> [Extrait fourni]

== == ==

Kafka continue à y noter ses impressions sur les soirées, conférences et spectacles auxquels il se rend fréquemment, bien que son engouement pour le théâtre juif diminue – « Les êtres restent, bien sûr, et c’est à eux que je me tiens », écrit-il (Mme Klug qui le charme par son chant, Mme Tschissik, Löwy). Quant à ses relations avec Max Brod, il reconnaît qu’elles sont parfois insincères et a même l’intention de « commencer un cahier spécial » à leur sujet.

Les obstacles récurrents à son épanouissement littéraire sont le travail de bureau, la désapprobation de ses parents (même s’ils l’aiment), la fatigue, le bruit, l’insomnie… Néanmoins les ébauches de récit sont nombreuses dans le Journal, parfois très brèves : « Récit : les promenades du soir. Découverte de la marche rapide. Une belle chambre sombre en guise d’introduction. »

== == ==

> [Données de l'exercice]
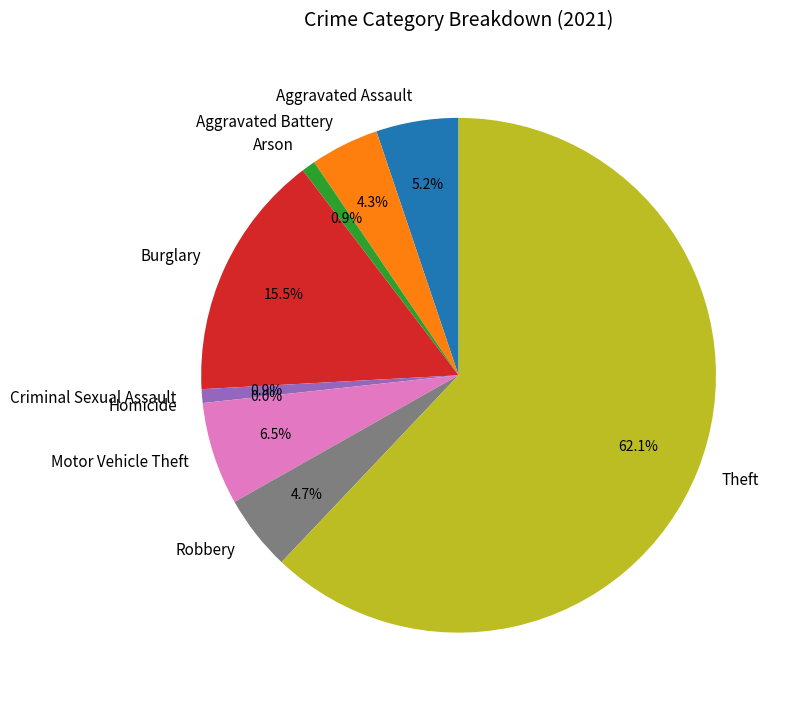

What percentage is the Theft slice, to the nearest percent?

62%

== == ==

> [Consigne de travail A]
Pouvez-vous redonner le passage de l'extrait sur le Journal de Kafka qui commence par les mots contenant « Kafka continue à » et se termine par « à leur sujet. », en y substituant « théâtre yiddish » à « théâtre juif » ?
> [Consigne de travail B]
Pouvez-vous reprendre l'extrait sur le Journal de Kafka après sa dernière phrase et en écrire la suite ?

> [Zone de réponse A]
Kafka continue à y noter ses impressions sur les soirées, conférences et spectacles auxquels il se rend fréquemment, bien que son engouement pour le théâtre yiddish diminue – « Les êtres restent, bien sûr, et c’est à eux que je me tiens », écrit-il (Mme Klug qui le charme par son chant, Mme Tschissik, Löwy). Quant à ses relations avec Max Brod, il reconnaît qu’elles sont parfois insincères et a même l’intention de « commencer un cahier spécial » à leur sujet.

> [Zone de réponse B]
Pour donner une idée de la discontinuité dans ses cahiers, voici une succession de sujets : son épuisement (« me désespérer dans mon lit et sur mon canapé ») ; la description des jeunes filles à l’usine visitée dans le cadre de son travail ; une citation de Goethe : « Ma joie à créer était sans bornes. » Parfois il s’encourage : « Tenir ferme le journal à partir d’aujourd’hui ! Ecrire régulièrement ! Ne pas se déclarer perdu ! »

Un jour, il note : « Je suis dur au dehors, froid au-dedans. » Une nuit, il s’agite, incapable de dormir à cause d’une conférence à donner ; le lendemain, il se réjouit des forces qui lui sont venues en parlant. Lectures, rencontres, récits, introspection, rêves, faiblesse physique… Et tout à coup, la mention de son « roman » auquel il s’accroche (Le Disparu, qui deviendra Amérique). Souvent, « Rien écrit. » L’envoi à un éditeur de quelques « choses anciennes » à publier en petit volume le trouble durablement. Parfois, il copie une lettre écrite ou se contente d’en mentionner l’envoi.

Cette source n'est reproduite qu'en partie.